Hi Laszlo,

Laszlo Nemeth wrote:

Consider the following code fragment:

data Colour = Red | Black | Blue deriving (Show, Bounded)

instance Enum Colour where
   succ Red   = Black
   succ Black = Blue
   succ Blue  = error "succ of maxBound"

   fromEnum Red   = 1
   fromEnum Black = 2
   fromEnum Blue  = 3

   toEnum 1 = Red
   toEnum 2 = Black
   toEnum 3 = Blue
   toEnum n = error ("? "++show n)

main = do print $ [Red ..]

Notice that there is no deriving Enum (which would be an error according to the Report)

Why do you say that? Can you give a pointer to the relevant text in the report? I can't see anything wrong here.

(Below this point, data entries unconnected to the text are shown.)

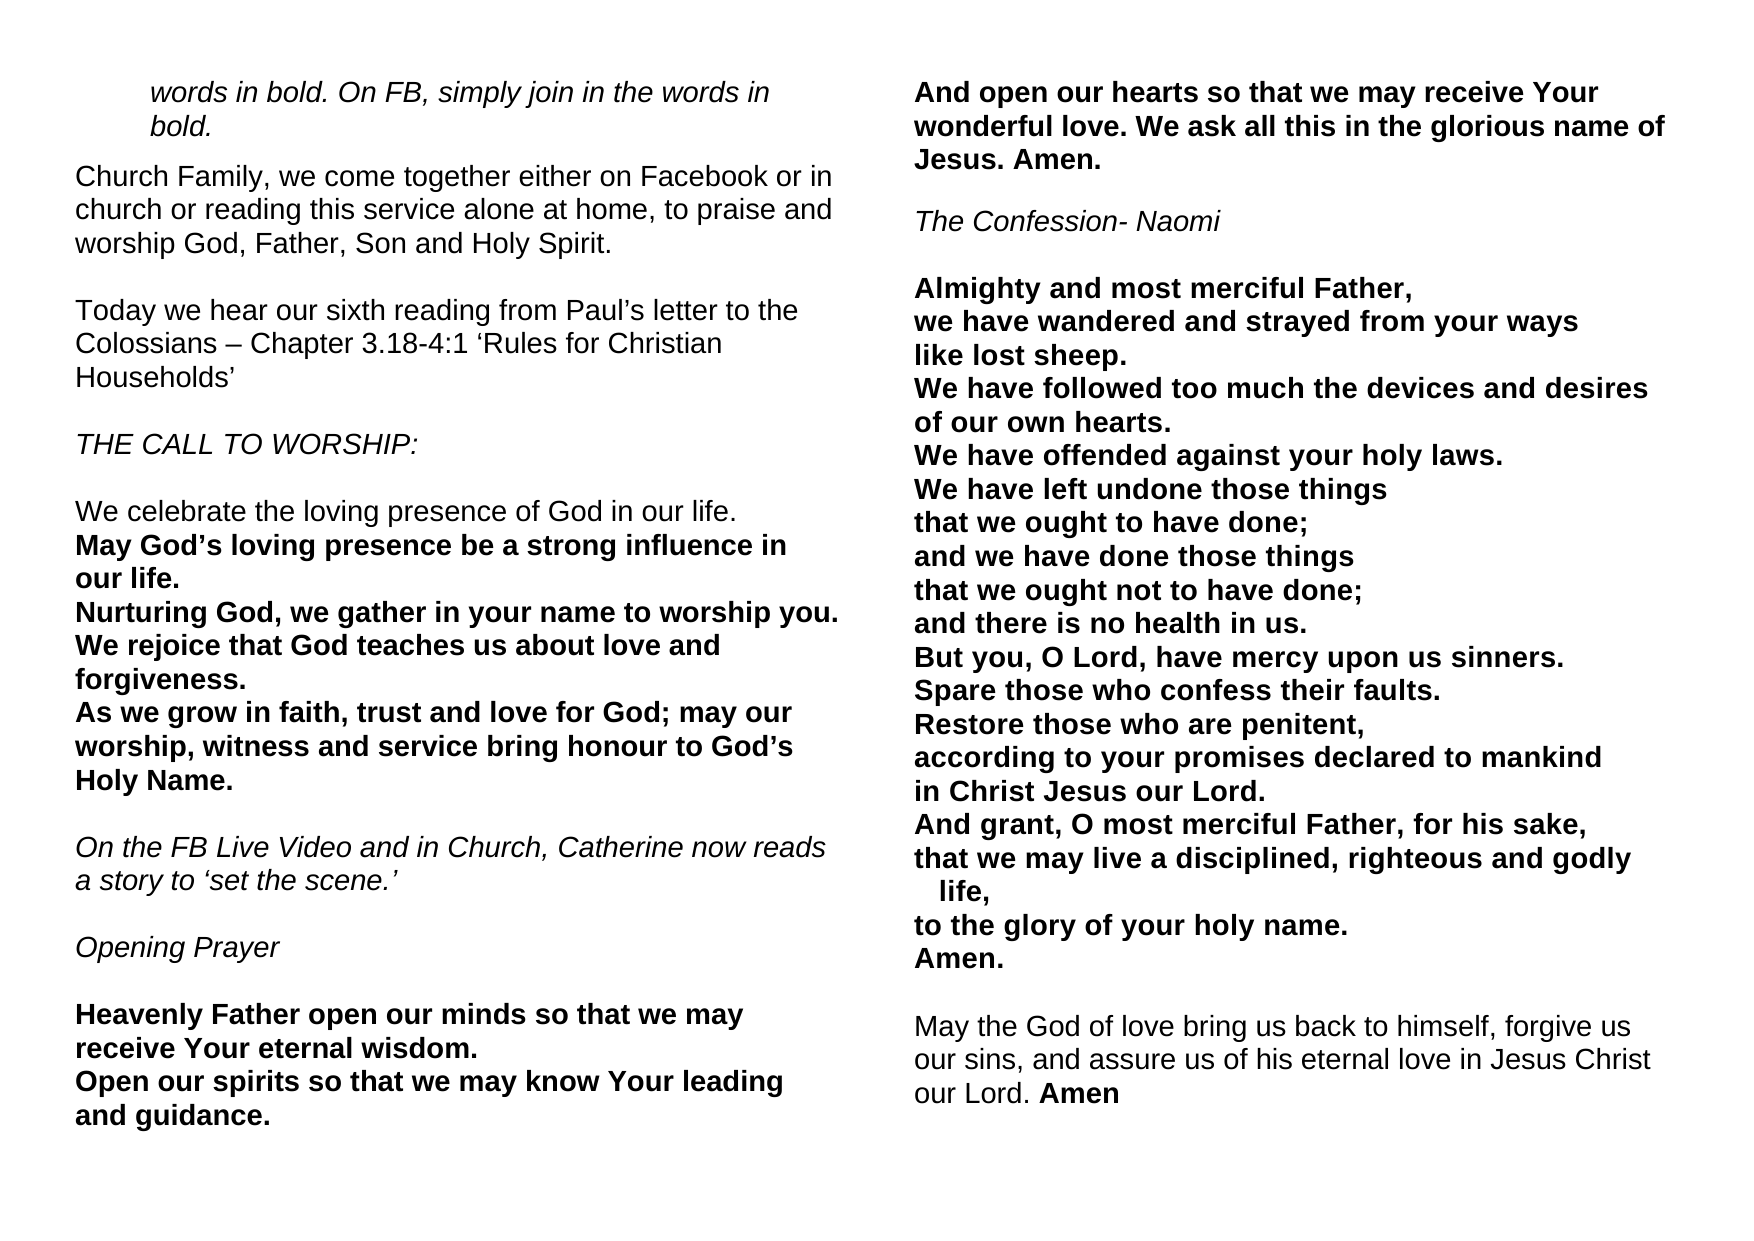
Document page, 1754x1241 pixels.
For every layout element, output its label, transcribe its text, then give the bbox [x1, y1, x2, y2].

text We have followed too much the devices and desires [914, 371, 1679, 405]
list If you aren’t following the service on FB, we suggest that, if you are alone, you say the prayers and readings aloud. If you are with others, choose someone to lead and the rest of you join in with the words in bold. On FB, simply join in the words in bold. [112, 75, 840, 142]
text Opening Prayer [75, 930, 840, 964]
text Open our spirits so that we may know Your leading and guidance. [75, 1064, 840, 1131]
text that we ought not to have done; [914, 573, 1679, 606]
text And grant, O most merciful Father, for his sake, [914, 807, 1679, 841]
text Church Family, we come together either on Facebook or in church or reading this service alone at home, to praise and worship God, Father, Son and Holy Spirit. [75, 159, 840, 259]
text in Christ Jesus our Lord. [914, 774, 1679, 807]
text that we ought to have done; [914, 506, 1679, 539]
text But you, O Lord, have mercy upon us sinners. [914, 640, 1679, 673]
text Almighty and most merciful Father, [914, 271, 1679, 304]
text We rejoice that God teaches us about love and forgiveness. [75, 628, 840, 695]
text and there is no health in us. [914, 606, 1679, 640]
text Heavenly Father open our minds so that we may receive Your eternal wisdom. [75, 997, 840, 1064]
text THE CALL TO WORSHIP: [75, 427, 840, 461]
text that we may live a disciplined, righteous and godly life, [914, 841, 1679, 908]
text On the FB Live Video and in Church, Catherine now reads a story to ‘set the scene.’ [75, 829, 840, 897]
text We celebrate the loving presence of God in our life. [75, 494, 840, 528]
text Restore those who are penitent, [914, 707, 1679, 740]
text And open our hearts so that we may receive Your wonderful love. We ask all this in the glorious name of Jesus. Amen. [914, 75, 1679, 204]
text to the glory of your holy name. [914, 908, 1679, 942]
text May God’s loving presence be a strong influence in our life. [75, 528, 840, 595]
text and we have done those things [914, 539, 1679, 573]
text As we grow in faith, trust and love for God; may our worship, witness and service bring honour to God’s Holy Name. [75, 695, 840, 796]
text We have offended against your holy laws. [914, 438, 1679, 472]
text May the God of love bring us back to himself, forgive us our sins, and assure us of his eternal love in Jesus Christ our Lord. Amen [914, 1009, 1679, 1109]
text The Confession- Naomi [914, 204, 1679, 237]
text We have left undone those things [914, 472, 1679, 506]
text Spare those who confess their faults. [914, 673, 1679, 707]
text we have wandered and strayed from your ways [914, 304, 1679, 338]
text like lost sheep. [914, 338, 1679, 371]
text of our own hearts. [914, 405, 1679, 438]
text Amen. [914, 942, 1679, 975]
text Today we hear our sixth reading from Paul’s letter to the Colossians – Chapter 3.18-4:1 ‘Rules for Christian Households’ [75, 293, 840, 393]
text Nurturing God, we gather in your name to worship you. [75, 595, 840, 628]
text according to your promises declared to mankind [914, 740, 1679, 774]
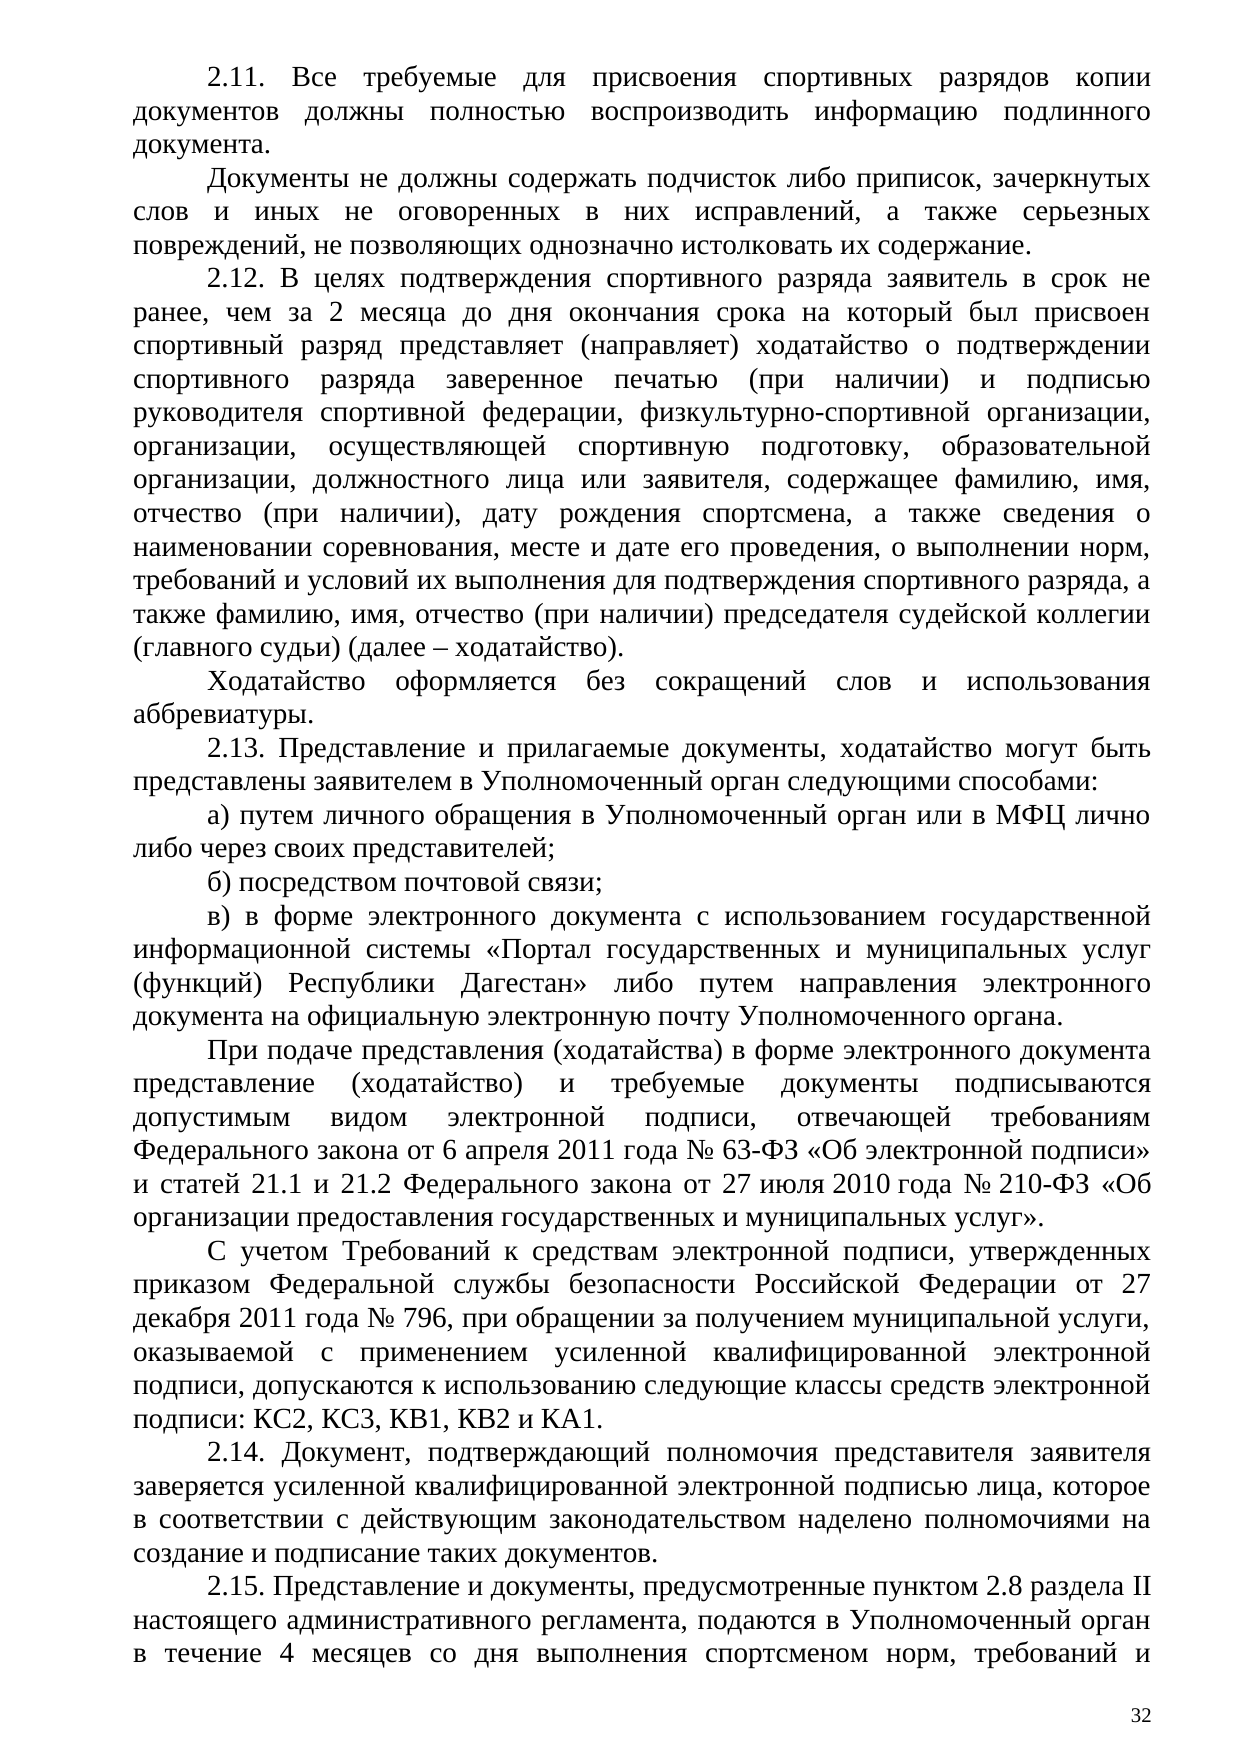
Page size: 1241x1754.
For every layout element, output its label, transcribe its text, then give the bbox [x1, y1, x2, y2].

The minimal complete instance of Enum consists of toEnum and fromEnum, which yours does.

> and there is no definition for 'enumFrom'.

So, in the first place I'd expect a warning for main for the use of the arithmetic sequence, something about a missing definition. There isn't one, and the program compiles. Interestingly, -ddump-deriv doesn't show anything about deriving instances for Colour, yet, obviously something gets derived.

When you run it, it dies with an error message from 'toEnum n' (or non-exhaustive pattern if you leave that one out). Looking at core reveals the reason for this:

[ core snipped ]

The max bound which gets used is the one for Int, not for Colour!

This is because, as per the report, GHC defines the default method for enumFrom as:

    enumFrom x             = map toEnum [fromEnum x ..]

the sequence on the RHS is at type Int, and hence doesn't terminate until it reaches maxBound::Int.


Perhaps you expect that, because your type is also an instance of Bounded, that enumFrom should behave differently. However, there can only be one default method for enumFrom.

Perhaps this isn't a bug, but definitely an undocumented and rather unexpected 'feature'. This is with ghc-6.4 onwards, and I haven't checked earlier versions.

You're right, I don't think it's a bug. Also, if you had derived Enum instead of defining it, you would have got a version that behaved in the "expected" way. You defined an instance of Enum yourself, and got exactly what you asked for!